What to work on
1 > Repeat word for word the part of the piece on Moritz Thomsen between "I asked Martin" and "authors and books.", inclusive.
2 > Pick up the piece on Moritz Thomsen after its last sentence and keep writing it.

The Genius of Moritz Thomsen

thomsen-mA new publication from Quito, Ecuador, is out with a scholarly look at the writings of Moritz Thomsen (Ecuador 1965–67). It is the online publication LiberArte, from the Universidad de San Francisco de Quito. Contributors to LiberArte are primarily professors and students at the university. The journal, first published in January, 2005, features articles on literature, film, and critical trends in Ecuador.

Last year there was a conference on Thomsen’s writing held in Quito. If you are interested in any reports from that conference, contact Martin Vega (vegamart@gmail.com) Martin also welcomes comments and critiques of Thomsen from those who knew him.

I asked Martin if he knew Moritz and he said he didn’t, but that Alvaro Aleman, who heads up their journal, did know Moritz and often visited him in Guayaquil and spoke with him at length about authors and books.

Data extract
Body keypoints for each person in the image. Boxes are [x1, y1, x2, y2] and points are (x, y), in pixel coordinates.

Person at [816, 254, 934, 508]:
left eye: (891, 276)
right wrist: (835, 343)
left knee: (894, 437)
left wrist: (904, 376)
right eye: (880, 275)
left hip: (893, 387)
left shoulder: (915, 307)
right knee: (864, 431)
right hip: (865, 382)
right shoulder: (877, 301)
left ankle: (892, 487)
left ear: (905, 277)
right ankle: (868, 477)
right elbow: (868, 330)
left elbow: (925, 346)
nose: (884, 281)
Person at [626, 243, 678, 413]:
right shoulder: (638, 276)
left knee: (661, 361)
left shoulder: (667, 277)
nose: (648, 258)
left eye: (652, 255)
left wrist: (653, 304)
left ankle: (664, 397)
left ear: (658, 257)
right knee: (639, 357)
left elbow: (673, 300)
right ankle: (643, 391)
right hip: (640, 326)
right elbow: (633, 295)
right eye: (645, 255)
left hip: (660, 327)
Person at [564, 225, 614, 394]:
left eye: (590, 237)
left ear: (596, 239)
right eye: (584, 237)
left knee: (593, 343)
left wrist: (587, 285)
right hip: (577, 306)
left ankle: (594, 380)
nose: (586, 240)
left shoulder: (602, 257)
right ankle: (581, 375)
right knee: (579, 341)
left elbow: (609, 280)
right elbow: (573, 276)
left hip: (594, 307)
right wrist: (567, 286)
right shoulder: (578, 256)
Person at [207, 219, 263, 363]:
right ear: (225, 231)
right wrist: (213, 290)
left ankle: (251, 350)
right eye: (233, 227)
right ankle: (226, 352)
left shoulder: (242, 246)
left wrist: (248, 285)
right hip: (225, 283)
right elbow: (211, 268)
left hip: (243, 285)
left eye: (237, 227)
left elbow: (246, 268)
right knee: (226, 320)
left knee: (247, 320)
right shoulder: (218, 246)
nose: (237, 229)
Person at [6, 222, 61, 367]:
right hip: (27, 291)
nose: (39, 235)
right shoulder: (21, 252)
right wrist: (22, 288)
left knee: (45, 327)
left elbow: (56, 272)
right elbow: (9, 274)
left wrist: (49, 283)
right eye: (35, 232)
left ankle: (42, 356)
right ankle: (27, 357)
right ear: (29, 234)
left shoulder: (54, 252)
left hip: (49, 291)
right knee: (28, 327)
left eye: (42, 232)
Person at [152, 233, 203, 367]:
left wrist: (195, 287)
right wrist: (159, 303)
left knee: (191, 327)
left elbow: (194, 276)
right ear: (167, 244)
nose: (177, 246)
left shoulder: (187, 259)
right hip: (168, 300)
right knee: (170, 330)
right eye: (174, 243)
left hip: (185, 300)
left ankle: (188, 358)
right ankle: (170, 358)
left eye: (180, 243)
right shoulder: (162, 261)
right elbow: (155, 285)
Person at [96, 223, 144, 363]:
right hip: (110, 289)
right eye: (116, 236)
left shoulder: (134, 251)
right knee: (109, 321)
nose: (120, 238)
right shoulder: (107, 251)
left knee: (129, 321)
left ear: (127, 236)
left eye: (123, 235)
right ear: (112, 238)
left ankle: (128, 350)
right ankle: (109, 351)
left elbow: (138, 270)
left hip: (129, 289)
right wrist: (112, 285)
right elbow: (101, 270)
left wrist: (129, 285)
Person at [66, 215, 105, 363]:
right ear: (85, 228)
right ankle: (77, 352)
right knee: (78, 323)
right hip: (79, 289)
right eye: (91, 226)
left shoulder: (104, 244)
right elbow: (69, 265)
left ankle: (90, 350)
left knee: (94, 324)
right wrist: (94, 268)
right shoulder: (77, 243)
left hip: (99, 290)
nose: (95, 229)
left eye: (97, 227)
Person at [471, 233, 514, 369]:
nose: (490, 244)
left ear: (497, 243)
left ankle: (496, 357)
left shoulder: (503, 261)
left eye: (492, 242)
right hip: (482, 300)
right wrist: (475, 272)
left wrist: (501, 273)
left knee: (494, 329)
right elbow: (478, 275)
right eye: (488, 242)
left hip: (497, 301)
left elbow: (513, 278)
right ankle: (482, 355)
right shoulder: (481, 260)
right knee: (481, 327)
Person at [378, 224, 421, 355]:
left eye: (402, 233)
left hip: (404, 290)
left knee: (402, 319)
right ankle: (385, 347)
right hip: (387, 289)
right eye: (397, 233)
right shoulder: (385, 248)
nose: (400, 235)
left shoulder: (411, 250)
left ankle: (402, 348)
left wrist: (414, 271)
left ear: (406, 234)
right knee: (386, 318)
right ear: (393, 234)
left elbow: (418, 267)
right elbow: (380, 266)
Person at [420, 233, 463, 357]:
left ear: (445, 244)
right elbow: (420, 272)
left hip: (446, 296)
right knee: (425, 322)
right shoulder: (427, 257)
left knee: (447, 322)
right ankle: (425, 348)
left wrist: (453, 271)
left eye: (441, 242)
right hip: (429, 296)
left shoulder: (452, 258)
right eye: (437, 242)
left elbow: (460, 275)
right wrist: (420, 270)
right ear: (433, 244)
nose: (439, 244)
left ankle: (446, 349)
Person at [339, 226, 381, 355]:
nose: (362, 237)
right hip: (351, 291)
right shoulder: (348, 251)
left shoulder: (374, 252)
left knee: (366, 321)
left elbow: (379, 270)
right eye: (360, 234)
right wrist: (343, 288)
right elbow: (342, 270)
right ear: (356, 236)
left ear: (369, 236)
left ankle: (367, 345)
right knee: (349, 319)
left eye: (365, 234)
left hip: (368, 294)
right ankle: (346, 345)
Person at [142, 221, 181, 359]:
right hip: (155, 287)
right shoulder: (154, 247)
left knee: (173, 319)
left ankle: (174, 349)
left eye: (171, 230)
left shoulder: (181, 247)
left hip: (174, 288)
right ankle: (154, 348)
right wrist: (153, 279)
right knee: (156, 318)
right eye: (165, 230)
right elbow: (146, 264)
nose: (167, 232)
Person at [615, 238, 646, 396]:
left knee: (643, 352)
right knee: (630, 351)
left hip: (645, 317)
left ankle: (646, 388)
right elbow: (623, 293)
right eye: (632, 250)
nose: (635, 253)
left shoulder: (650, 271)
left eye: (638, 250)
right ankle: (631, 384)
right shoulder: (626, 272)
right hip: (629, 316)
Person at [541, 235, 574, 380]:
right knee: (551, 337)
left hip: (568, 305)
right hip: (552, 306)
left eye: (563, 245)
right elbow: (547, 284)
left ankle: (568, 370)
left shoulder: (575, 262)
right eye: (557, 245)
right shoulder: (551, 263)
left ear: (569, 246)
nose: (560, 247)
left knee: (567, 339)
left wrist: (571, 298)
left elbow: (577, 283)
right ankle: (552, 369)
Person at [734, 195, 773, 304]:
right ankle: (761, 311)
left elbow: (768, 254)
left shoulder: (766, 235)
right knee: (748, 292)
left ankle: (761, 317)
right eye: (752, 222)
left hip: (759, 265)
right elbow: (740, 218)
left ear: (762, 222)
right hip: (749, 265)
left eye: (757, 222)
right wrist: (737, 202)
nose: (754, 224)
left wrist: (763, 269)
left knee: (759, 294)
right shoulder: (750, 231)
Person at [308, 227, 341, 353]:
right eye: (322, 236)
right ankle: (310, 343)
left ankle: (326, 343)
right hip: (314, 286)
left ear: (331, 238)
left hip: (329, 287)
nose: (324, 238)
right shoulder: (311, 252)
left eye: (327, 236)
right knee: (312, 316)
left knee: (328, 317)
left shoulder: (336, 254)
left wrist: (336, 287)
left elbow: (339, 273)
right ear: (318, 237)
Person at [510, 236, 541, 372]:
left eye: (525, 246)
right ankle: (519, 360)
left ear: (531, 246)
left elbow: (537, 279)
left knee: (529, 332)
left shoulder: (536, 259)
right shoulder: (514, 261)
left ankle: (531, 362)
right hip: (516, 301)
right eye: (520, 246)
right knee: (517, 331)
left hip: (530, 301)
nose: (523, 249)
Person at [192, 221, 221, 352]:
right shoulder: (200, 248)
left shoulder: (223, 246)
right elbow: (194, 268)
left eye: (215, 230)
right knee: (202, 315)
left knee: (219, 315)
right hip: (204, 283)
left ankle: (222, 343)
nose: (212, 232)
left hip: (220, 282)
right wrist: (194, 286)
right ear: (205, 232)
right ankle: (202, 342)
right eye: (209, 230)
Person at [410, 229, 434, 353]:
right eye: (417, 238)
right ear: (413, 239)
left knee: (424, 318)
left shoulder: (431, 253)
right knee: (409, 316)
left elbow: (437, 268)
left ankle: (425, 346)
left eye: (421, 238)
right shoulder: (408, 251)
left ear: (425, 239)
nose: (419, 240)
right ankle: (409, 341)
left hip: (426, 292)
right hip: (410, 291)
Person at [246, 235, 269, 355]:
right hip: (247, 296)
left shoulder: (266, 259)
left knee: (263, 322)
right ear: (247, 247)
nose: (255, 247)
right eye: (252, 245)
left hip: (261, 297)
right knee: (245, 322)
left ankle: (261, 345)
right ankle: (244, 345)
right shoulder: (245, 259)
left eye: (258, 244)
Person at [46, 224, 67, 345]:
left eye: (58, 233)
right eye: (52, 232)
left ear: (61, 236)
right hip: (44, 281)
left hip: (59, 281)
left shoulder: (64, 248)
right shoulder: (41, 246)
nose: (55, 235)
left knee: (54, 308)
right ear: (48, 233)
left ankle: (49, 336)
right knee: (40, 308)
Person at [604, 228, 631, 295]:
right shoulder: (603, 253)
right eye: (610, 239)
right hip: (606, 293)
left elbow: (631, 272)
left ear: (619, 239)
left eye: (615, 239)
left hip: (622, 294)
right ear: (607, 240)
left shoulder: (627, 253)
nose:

Expected results
1 >
I asked Martin if he knew Moritz and he said he didn’t, but that Alvaro Aleman, who heads up their journal, did know Moritz and often visited him in Guayaquil and spoke with him at length about authors and books.

2 >
[Thomsen, for those who don’t know, died of cholera in Guayaquil, Ecuador on August 28, 1991. In RPCV Writers & Readers newsletter we had an interview and several essays about Moritz. I interviewed him in the July 1990 issue.]

After Thomsen’s death, Alvaro was able to obtain some original writings from Thomsen’s niece Rashani. Mary Ellen Fieweger, an author and translator, who has lived in Ecuador for over two decades, knew Thomsen and his work. Alvaro and Mary Ellen, both being in the literary circle in Ecuador, knew each other. Mary Ellen provided Alvaro with an essay she wrote on Thomsen in the early 1990s. The literary journal LiberArte seemed, Martin Vega said, “like a great place to present the materials provided by Rashani and Mary Ellen to a wider audience.”

According to Martin, Thomsen has received significant attention abroad, particularly in France, yet he is relatively unknown in the Americas. Nonetheless, his first book, Living Poor, has been recognized as one of the best examples of writing on the Peace Corps experience.

In the nearly three decades Thomsen lived in Ecuador, he wrote three books (one still unpublished) depicting the realities of the country, especially the conditions of the marginal people with whom he lived and worked. Martin said, “we think Thomsen deserves a place alongside the notable authors of Ecuador. His expatriate status allows readers a distinctive view of Ecuador. That view is one that demands a consciousness of the connections between Ecuador and the U.S. and a more expansive idea of American-ness.”